Send your own requests and recipes to The Recipe Exchange, PO Box 16, Addison, MI 49220 or by email at email@example.com.
Recipes of the week: Goulash
Marcia from Clinton, Mich., wrote in a couple of weeks ago looking for a new twist on goulash — a favorite winter dish of hers.
Jean from Adrian, Mich., says her baked goulash is a whole dinner in a pan. Marilyn from Lambertville, Mich., sent in her hearty and delicious recipe for easy goulash.
Sue from Allen, Mich., says the first thing she learned to cook as a new wife was goulash. She made it so often, her husband went out and bought her a cookbook!
For more recipes, please stop by my blog, Food, Fun & More.
- 1½ cups uncooked macaroni
- 1 yellow onion, diced
- 1½ lbs. ground chuck
- 14.5 oz can diced tomatoes, undrained
- 1 can condensed tomato soup
- 15.5 oz can red kidney beans, undrained
- 1 tsp. chili powder
- Cook ground beef with onion until meat is done and onion is transparent. Drain off grease.
- Place meat mixture in a roaster pan. Add macaroni, tomatoes, tomato soup, kidney beans and chili powder. Mix all together well.

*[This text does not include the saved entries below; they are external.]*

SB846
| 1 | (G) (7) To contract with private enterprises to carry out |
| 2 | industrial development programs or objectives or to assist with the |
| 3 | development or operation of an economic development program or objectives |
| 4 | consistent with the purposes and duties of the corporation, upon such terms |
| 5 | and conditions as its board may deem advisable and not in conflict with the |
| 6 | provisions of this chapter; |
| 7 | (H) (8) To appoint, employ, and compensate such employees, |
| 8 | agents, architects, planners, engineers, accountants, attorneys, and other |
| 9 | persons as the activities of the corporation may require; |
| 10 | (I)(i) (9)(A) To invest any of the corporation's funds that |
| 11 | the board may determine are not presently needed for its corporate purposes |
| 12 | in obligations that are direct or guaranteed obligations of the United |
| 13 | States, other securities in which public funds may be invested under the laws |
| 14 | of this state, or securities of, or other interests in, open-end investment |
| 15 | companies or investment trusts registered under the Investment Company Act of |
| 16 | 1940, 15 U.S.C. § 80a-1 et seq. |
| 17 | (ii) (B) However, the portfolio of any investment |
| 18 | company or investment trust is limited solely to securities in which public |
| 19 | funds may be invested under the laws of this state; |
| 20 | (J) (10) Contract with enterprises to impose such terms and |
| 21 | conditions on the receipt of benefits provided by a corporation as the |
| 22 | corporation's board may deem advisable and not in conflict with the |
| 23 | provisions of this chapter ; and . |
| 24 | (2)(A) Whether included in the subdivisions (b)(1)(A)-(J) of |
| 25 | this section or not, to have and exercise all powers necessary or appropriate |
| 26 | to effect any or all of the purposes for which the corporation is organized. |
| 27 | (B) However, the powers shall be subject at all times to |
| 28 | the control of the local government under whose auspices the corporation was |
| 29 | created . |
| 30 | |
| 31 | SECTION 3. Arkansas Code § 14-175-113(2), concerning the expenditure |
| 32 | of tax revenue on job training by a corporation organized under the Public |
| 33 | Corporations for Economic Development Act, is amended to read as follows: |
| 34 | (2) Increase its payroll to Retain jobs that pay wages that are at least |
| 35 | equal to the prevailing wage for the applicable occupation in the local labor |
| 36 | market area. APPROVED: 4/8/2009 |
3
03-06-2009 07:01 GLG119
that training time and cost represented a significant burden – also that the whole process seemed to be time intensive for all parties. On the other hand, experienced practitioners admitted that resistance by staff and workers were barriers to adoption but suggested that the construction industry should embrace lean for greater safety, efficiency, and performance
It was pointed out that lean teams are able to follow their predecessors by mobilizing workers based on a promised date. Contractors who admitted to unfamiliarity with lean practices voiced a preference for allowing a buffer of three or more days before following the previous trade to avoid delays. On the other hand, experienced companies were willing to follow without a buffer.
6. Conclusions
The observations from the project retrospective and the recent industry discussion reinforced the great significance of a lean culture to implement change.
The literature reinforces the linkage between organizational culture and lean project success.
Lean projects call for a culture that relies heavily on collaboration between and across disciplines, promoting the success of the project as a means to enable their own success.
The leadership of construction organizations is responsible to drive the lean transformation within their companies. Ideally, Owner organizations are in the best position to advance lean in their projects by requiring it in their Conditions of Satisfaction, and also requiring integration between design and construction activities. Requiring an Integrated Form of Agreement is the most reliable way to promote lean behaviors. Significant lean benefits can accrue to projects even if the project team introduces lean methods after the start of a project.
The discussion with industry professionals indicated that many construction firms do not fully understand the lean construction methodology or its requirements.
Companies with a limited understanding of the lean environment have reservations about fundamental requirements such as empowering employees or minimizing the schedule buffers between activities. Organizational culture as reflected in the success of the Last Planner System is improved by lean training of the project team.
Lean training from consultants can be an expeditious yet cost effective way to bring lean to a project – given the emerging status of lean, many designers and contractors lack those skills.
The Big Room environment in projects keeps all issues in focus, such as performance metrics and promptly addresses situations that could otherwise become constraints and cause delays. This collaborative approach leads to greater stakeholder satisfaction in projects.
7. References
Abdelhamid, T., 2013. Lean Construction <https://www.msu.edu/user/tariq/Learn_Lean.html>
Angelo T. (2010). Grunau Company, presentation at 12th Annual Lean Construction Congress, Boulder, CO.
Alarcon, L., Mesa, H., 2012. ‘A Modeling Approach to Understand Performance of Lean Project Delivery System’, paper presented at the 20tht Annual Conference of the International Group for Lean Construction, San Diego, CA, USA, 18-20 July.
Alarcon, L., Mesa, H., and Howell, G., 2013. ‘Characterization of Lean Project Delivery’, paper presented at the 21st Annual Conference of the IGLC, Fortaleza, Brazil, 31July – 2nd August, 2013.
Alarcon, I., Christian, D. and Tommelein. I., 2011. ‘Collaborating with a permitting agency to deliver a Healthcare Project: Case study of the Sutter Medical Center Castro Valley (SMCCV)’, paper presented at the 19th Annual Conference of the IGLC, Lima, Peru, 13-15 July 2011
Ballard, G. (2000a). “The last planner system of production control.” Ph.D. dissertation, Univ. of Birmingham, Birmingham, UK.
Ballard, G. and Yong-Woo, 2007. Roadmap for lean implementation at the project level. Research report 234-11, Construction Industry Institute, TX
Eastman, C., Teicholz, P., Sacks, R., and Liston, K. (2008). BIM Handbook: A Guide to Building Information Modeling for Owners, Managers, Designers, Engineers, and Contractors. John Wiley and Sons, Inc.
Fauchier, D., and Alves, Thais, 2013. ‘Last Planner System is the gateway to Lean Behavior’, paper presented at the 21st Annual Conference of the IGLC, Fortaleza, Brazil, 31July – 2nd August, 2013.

- Cover and bake at 375 degrees for 1 hour. Macaroni should be tender. Cook a little longer if necessary.
- 1½ lbs. ground beef
- ⅛ t pepper
- 1½ cups diced, fresh or canned tomatoes
- 1 cup cooked macaroni
- 1 large onion, chopped
- ½ tsp. salt
- ½ cup grated sharp Cheddar cheese
- In a large frying pan, brown ground beef and drain off any grease.
- Add tomatoes, onion, ½ teaspoon of salt and pepper. Cover and simmer for 1 hour and 15 minutes.
- Meanwhile, cook macaroni according to package instructions. Rinse and drain.
- Add macaroni and Cheddar cheese to ground beef. Simmer, uncovered, until macaroni is heated through and cheese is melted.
- 4 cups macaroni
- 2 lbs. hamburger
- 1 large yellow onion, diced
- Dash pepper
- 1½ tsp salt, divided
- 1 qt. tomato juice
- ¼ cup brown sugar
- 1 pt. ketchup
- 2 cups stewed tomatoes
- Heat water for macaroni to a boil. Add 1 teaspoon of salt. Cook macaroni until tender, stirring to prevent sticking. Drain in a colander. Place macaroni in a 4 quart casserole dish.
- Brown hamburger with onion, salt and pepper in a large skillet. Stir and break up the clumps of meat. Drain off grease and add to macaroni.
- Mix together tomato juice, ketchup, brown sugar and stewed tomatoes. Pour over macaroni mixture. Stir to mix well. Bake at 350 degrees for 45 minutes or until heated through.